第146話 風の悪魔

 菜々や壮之介たちも緊張の表情となった。


「おや、城戸礼次郎じゃないか?」


 玄介は礼次郎を見ると、白い童顔に例の薄笑いを浮かべた。


「やっぱり私達を追って来たんだねえ。お、どういうわけか美濃島咲も一緒じゃないか」

「お前を斬る為よ」


 咲は眼光は鋭いままに冷笑すると、鬼走りの柄に右手をかけた。


「待て」


 礼次郎はそれを制した。


 玄介は、千蔵をちらりと見た。


「あの時地図は奪い返したはずだが、この場所がわかったと言うことは、千蔵、お前だな? 少し見ただけで覚えてしまったんだろう? 流石だな。母親譲りの記憶力だ」


 ――母親?


 千蔵の眉が動いた。


「だがたった六人か。残念だったな。」


 玄介は低く笑うと、


「迷いに迷って虚しくぐるぐる回っていたが、無駄ではなかったな。心置きなく武想郷へ行く為にここで始末しておこうか。

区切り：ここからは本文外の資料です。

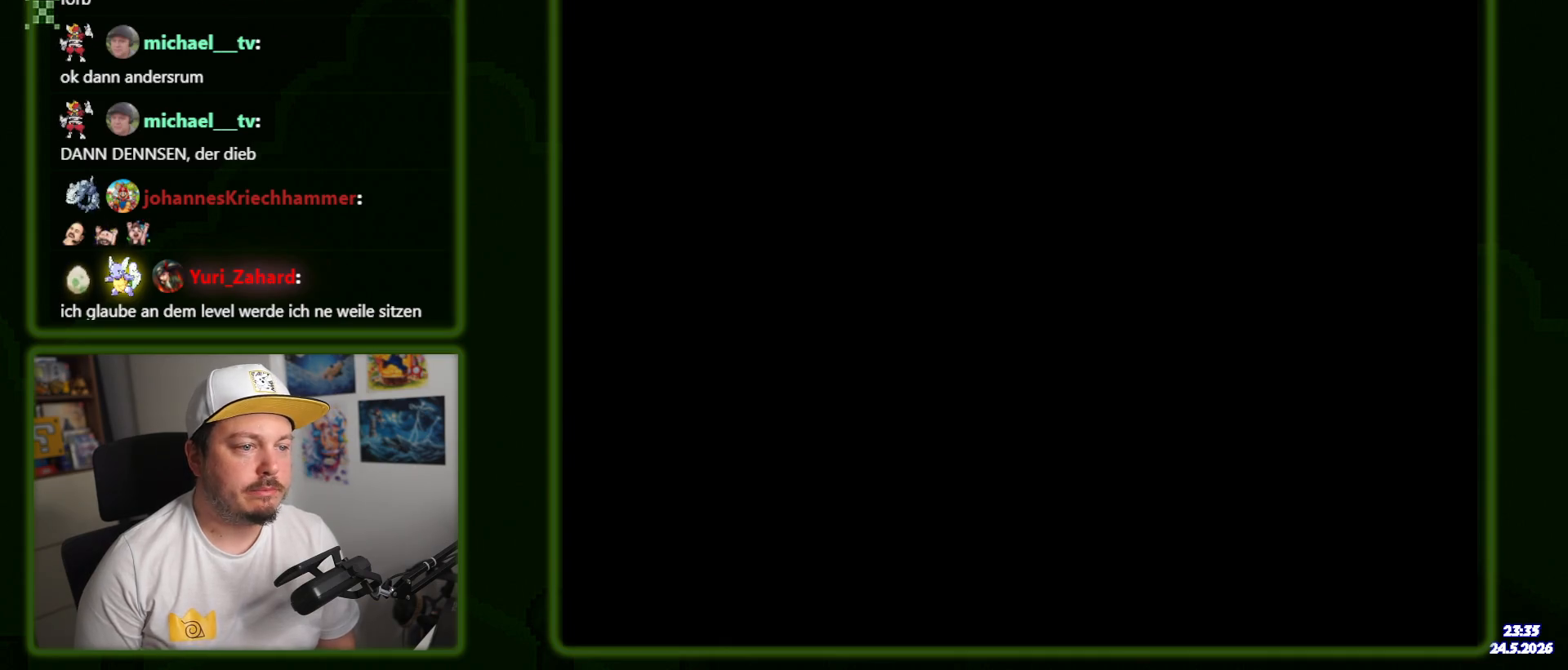
{"buttons": ["Y"], "events": []}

やれ」


 玄介が右手を振り上げた。


 ――三十人……。


 礼次郎はすかさず叫んだ。


「逃げるぞ!」


 今いるところの右側はなだらかな斜面になっている。

 礼次郎らはその斜面に駆け出した。


「追えっ」


 玄介の命令で、幻狼衆の男たちが一斉に礼次郎らを追って駆け出した。


「千蔵、頼む!」


 千蔵は振り返り、撒き菱を取り出してばらまいた。中には鉄製のものも混じっている。

 数人の男たちがそれを踏んで躓いた。他の者たちはそれを避けて走る。だがそこへ、更に千蔵が煙玉を放った。

 たちまち大きな白煙が沸き起こり、彼らを包んだ。


 斜面を駆け下りて行く礼次郎ら。

 だがその眼前へ、数人の男たちが樹上より飛び降りて来た。


「しまった」


 礼次郎が舌打ちした。


「ここはやるしかありませんな。礼次様は先にお逃げを」


 壮之介が錬鉄の錫杖を構え、男たちに向かって行った。

 咲もまた、"鬼走り一文字"の剣を抜いて駆け出した。


「俺だけが逃げられるかよ」


 礼次郎もまた抜刀した。


「ゆり、菜々殿、安全なところへ」

「うん」


 二人は緊張した顔で別の場所へ避ける。


 相手は五人。

 たちまち乱戦となった。

 壮之介の錫杖が唸りを上げて振られ、咲の鬼走りが鋭い刃風を起こす。礼次郎は右腕一本で果敢に桜霞を閃かせる。

 対する幻狼衆は、忍びの動きを活かして上下左右に飛び回り、隙をついては変幻自在な斬り込みを見せる。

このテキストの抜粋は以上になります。